Autant de récits et autres anecdotes distillés au cours des interviews et parfois renforcés par des vidéos d’archives, qui permettent de saisir peu à peu l’état d’esprit du groupe dont la démarche peut belle et bien être qualifiée de D.I.Y. Un mode de vie qui colle tellement à la peau de la bande que ces histoires sont contées de manière extrêmement naturelle au point qu’elles nous apparaissent comme l’évidence même. Cela dit combien de groupes seraient prêts ou même réussiraient à franchir autant d’épreuves sans « appeler leurs parents pour payer les réparations afin de rentrer à la maison », comme le dit un journaliste ?

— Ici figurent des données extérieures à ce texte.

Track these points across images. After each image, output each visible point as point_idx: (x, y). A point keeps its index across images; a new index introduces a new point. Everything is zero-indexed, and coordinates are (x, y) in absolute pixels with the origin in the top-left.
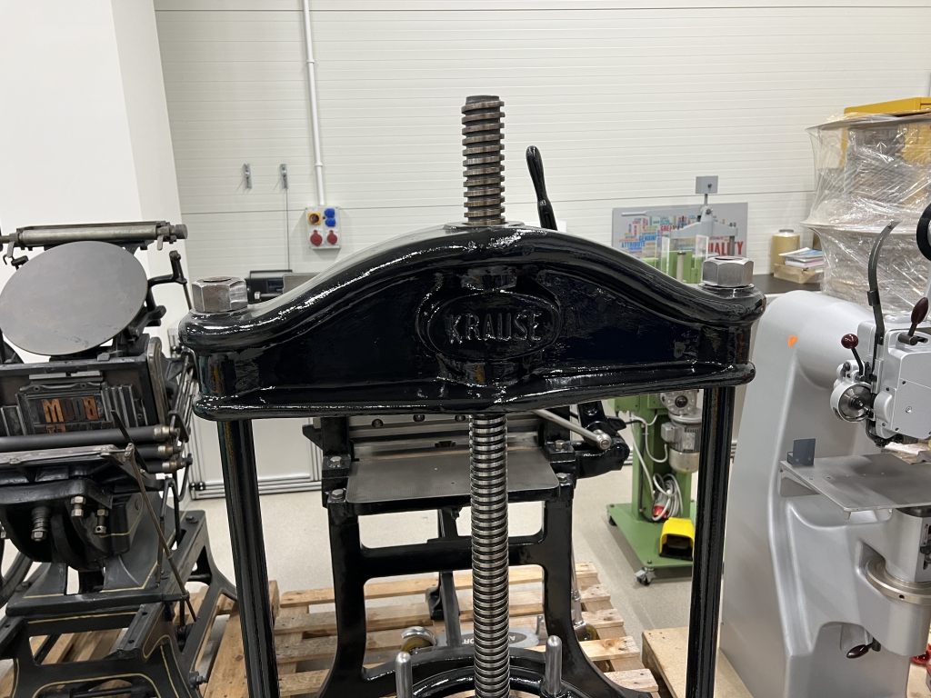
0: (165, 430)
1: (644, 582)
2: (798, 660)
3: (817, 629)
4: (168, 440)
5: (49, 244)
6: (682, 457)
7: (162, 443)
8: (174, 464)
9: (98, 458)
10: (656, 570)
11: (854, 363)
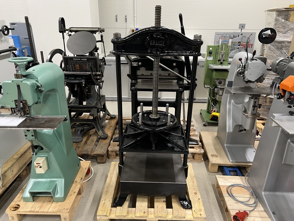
0: (99, 73)
1: (205, 125)
2: (228, 133)
3: (234, 127)
4: (99, 75)
5: (76, 31)
6: (219, 97)
7: (98, 76)
8: (100, 81)
9: (88, 74)
10: (208, 123)
11: (241, 64)
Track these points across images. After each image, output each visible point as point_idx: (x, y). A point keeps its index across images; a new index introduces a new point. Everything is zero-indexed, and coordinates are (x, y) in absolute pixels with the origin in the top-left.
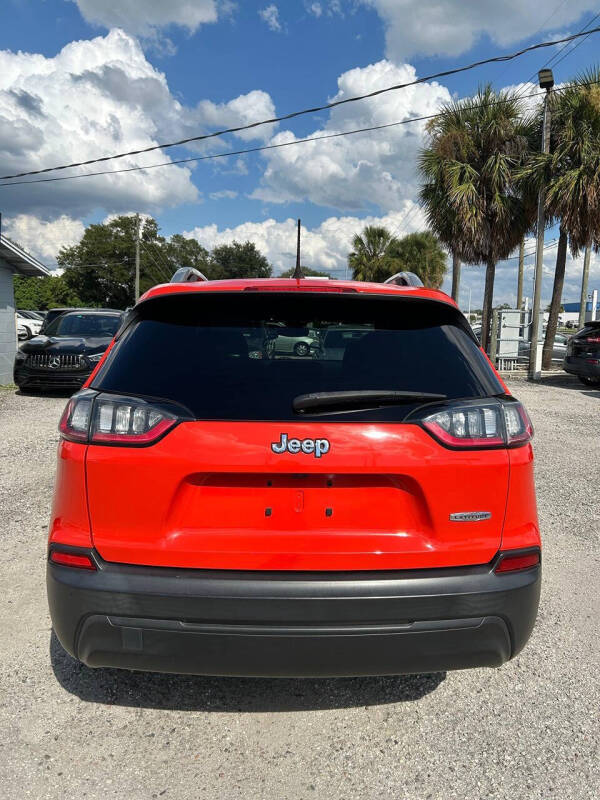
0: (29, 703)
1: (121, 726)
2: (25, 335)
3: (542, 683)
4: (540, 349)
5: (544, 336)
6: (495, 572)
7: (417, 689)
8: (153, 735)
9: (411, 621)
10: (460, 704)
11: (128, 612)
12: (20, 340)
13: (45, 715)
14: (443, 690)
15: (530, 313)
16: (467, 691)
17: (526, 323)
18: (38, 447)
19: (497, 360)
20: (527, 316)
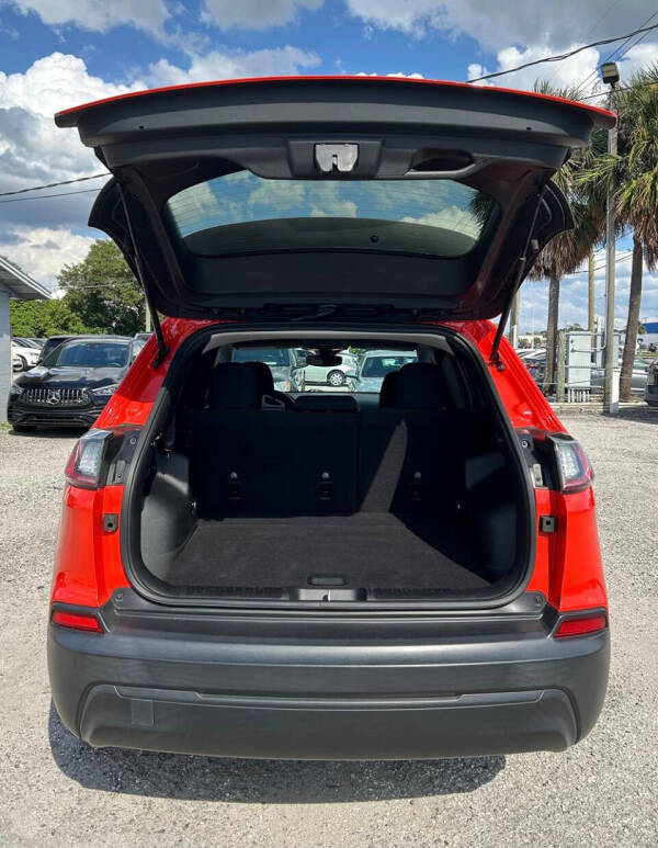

Une parcours qui aura créé une profonde admiration envers le groupe ou du moins pour les plus réservés, un profond respect. Quant à ceux qui pensent que depuis leur arrivée sur Fat Wreck, The Sainte Catherines se la coulent douce et ont cédé à l’attitude « rockstar », ils se trompent grandement. Il faut voir en effet Hugo nous raconter qu’il devait taxer des clopes à tout le monde parce qu’il n’avait que 5€ en poche durant une tournée européenne, ou encore le groupe s’extasier lorsqu’il peut passer une nuit à l’hôtel, pour comprendre qu’on est à des centaines des bornes des clichés véhiculés par la musique mainstream. Après tout comme le dirait Hugo : « Être indépendant et être underground, c’est pas une étape pour passer à autre chose, c’est une décision, c’est un choix qu’on fait ».
Enfin, pour les plus déçus de ne pas avoir affaire à un live, sachez que le documentaire contient tout de même quelques morceaux issus du fameux 500eme concert, histoire de foutre le bordel dans votre salon, la cerise sur le gâteau en quelque sorte.
Un combo cd/dvd qui permettra de comprendre au mieux l’admiration suscitée par les Sainte Catherines. Une émotion résumée au mieux par une citation d’un de leur fan : « J’aimerais mieux avoir leurs paroles tatouées sur mon corps que des images ou des dessins ». Tout est dit.